Excerpt =>
···

Avaya and two other companies have joined the OpenDaylight Project, bringing to 35 the number of members in the vendor-driven effort to drive adoption of software-defined networking and network-function virtualization.
Membership in the project, which is being overseen by the Linux Foundation, has essentially doubled since April 2013, when Cisco Systems, IBM and 16 others announced OpenDaylight as a way to develop an open software-defined networking (SDN) platform.
Avaya, which is a global player in the networking and business communications fields, came aboard April 30, as did 6Wind and H3C Technologies. 6Wind makes packet-processing software aimed at improving performance on low-cost multi-core systems that run Linux, a key need for businesses looking to make the move to SDN and network-functions virtualization (NFV), according to company officials.
H3C sells a range of networking, security, wireless and management software products.
OpenDaylight is one of a number of open-source consortiums—such as the Open Network Foundation—working on SDN and NFV. The group in February announced the initial software release of its open SDN platform, dubbed Hydrogen, and is now working on the upcoming next release, which members are calling Helium.
The continued growth of the OpenDaylight Project is an indication of the desire within the industry to develop SDN and NFV in an open manner, according to OpenDaylight Executive Director Neela Jacques.
“There is a critical mass forming around open source and open systems in the networking industry,” Jacques said in a statement. “People know openness is the right path forward for SDN and NFV and that it will pave the way for real innovation in IT.”
Organizations and telecommunications vendors are looking to SDN and NFV to enable networks that are more programmable, automated, flexible and cost-efficient than traditional infrastructures, which are expensive and not dynamic enough in an age of such trends as cloud computing, big data and mobility.
SDN and NFV uncouple the network control plane and applications like load-balancing and firewalls from the underlying hardware and put it into software, creating a more dynamic and adaptable network. Network tasks that traditionally run on complex, expensive networking gear can now run on commodity servers.
The idea behind OpenDaylight is to create open platforms that all vendors can build upon, which organizers say will help speed up innovation and make it easier for end users to adopt SDN and NFV.

···

What you should do => Set down the passage from the OpenDaylight article word for word, starting at "Avaya, which is" up to and including "management software products.".

···

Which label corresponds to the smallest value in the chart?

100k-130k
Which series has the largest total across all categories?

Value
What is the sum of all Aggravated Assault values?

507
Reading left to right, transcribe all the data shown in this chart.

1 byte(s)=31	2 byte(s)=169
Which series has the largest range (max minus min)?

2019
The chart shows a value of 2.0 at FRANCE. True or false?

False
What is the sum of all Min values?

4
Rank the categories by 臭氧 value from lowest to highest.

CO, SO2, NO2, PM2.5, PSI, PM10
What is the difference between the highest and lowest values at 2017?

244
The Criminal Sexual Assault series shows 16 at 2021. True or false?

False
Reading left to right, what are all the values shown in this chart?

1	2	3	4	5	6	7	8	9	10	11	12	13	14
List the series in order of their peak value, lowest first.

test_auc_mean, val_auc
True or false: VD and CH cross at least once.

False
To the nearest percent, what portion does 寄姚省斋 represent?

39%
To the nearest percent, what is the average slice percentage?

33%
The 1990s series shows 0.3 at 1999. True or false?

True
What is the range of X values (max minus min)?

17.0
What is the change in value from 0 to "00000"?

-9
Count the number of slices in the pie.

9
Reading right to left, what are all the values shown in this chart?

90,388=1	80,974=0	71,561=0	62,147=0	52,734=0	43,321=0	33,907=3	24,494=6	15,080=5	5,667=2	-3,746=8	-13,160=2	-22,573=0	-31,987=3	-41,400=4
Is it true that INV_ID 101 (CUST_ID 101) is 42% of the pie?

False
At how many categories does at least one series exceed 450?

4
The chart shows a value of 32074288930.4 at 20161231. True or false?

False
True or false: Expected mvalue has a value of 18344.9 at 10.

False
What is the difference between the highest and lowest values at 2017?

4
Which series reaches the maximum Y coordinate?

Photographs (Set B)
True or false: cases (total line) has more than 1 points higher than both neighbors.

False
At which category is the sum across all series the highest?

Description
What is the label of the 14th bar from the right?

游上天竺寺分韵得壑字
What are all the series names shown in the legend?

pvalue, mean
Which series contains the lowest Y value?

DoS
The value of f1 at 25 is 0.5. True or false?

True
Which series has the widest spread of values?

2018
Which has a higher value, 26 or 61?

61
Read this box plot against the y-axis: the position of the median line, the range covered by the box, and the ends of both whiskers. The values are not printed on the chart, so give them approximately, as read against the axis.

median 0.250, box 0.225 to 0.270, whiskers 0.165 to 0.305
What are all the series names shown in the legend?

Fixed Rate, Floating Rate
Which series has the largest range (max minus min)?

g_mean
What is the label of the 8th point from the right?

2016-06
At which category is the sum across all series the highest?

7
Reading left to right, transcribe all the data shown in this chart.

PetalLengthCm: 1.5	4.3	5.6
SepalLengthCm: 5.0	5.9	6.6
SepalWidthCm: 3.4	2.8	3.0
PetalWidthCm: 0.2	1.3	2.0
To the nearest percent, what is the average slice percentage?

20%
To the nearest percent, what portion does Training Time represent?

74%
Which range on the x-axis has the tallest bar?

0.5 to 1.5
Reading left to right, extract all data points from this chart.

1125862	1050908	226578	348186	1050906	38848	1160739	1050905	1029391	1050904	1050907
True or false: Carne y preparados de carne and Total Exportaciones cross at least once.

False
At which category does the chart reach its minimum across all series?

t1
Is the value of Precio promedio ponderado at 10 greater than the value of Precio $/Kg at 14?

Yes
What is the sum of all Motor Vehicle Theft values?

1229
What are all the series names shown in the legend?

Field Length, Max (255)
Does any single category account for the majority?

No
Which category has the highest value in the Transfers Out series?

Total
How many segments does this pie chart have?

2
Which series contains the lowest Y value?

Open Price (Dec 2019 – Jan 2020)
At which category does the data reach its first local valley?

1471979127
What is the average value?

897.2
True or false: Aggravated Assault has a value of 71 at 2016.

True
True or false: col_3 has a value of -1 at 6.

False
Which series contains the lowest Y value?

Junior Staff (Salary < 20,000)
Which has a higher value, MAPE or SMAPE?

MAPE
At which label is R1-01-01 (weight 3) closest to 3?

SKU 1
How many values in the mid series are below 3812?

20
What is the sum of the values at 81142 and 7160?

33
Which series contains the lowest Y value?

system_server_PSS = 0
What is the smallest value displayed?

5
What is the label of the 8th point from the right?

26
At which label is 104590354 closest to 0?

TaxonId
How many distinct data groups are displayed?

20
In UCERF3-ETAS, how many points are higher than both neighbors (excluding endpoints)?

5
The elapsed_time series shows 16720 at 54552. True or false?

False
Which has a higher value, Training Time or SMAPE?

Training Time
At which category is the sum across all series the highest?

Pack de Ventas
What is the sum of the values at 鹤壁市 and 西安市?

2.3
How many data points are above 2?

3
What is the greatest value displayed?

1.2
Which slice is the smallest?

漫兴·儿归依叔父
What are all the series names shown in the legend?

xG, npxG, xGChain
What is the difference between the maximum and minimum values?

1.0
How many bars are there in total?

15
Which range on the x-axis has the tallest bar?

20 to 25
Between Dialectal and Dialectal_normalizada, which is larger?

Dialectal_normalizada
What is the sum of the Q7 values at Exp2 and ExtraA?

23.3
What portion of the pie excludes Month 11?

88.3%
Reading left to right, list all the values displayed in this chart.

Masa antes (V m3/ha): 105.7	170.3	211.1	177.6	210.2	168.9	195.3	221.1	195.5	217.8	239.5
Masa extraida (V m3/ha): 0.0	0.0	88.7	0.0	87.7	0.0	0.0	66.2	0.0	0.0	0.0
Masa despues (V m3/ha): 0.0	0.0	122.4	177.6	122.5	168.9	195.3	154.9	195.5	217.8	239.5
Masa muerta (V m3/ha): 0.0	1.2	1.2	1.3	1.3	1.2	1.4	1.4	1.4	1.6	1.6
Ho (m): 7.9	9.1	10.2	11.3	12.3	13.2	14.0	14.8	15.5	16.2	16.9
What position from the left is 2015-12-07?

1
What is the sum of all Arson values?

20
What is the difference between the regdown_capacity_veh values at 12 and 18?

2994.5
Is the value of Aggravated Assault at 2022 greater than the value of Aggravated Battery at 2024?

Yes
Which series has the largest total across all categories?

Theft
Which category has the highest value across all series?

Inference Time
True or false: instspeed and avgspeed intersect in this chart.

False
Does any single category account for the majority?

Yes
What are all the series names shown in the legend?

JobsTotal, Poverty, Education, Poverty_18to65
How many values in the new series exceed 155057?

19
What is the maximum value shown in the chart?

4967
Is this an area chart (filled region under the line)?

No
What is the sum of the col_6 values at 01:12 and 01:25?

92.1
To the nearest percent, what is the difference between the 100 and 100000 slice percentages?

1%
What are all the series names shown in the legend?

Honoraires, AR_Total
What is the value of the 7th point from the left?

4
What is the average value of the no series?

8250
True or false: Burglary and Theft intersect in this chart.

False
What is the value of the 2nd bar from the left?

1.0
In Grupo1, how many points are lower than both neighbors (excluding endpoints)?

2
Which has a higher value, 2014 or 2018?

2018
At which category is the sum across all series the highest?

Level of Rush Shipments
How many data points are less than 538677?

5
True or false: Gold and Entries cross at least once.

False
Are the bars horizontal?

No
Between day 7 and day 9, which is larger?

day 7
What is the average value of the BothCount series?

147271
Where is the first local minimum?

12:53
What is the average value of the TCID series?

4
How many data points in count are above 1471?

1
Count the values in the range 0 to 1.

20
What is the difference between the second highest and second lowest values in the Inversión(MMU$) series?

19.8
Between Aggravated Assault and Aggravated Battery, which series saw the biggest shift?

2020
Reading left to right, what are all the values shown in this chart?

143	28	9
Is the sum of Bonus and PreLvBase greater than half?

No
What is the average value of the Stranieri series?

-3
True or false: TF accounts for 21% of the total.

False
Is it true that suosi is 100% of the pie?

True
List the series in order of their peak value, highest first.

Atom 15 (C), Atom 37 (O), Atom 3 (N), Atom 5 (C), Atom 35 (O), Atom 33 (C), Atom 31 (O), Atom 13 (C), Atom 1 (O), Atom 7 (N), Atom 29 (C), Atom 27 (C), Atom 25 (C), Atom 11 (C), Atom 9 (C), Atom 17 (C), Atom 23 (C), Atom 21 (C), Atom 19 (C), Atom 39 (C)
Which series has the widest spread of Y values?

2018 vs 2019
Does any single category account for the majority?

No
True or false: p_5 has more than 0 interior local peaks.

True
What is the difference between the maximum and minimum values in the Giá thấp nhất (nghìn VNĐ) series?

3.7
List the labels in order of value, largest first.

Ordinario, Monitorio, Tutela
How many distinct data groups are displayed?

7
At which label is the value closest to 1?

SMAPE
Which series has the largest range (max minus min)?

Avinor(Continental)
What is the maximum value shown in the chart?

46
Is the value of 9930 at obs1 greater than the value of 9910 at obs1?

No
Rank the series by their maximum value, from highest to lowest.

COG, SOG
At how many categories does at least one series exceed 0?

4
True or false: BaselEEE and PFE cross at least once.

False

···

Output =>
Avaya, which is a global player in the networking and business communications fields, came aboard April 30, as did 6Wind and H3C Technologies. 6Wind makes packet-processing software aimed at improving performance on low-cost multi-core systems that run Linux, a key need for businesses looking to make the move to SDN and network-functions virtualization (NFV), according to company officials.
H3C sells a range of networking, security, wireless and management software products.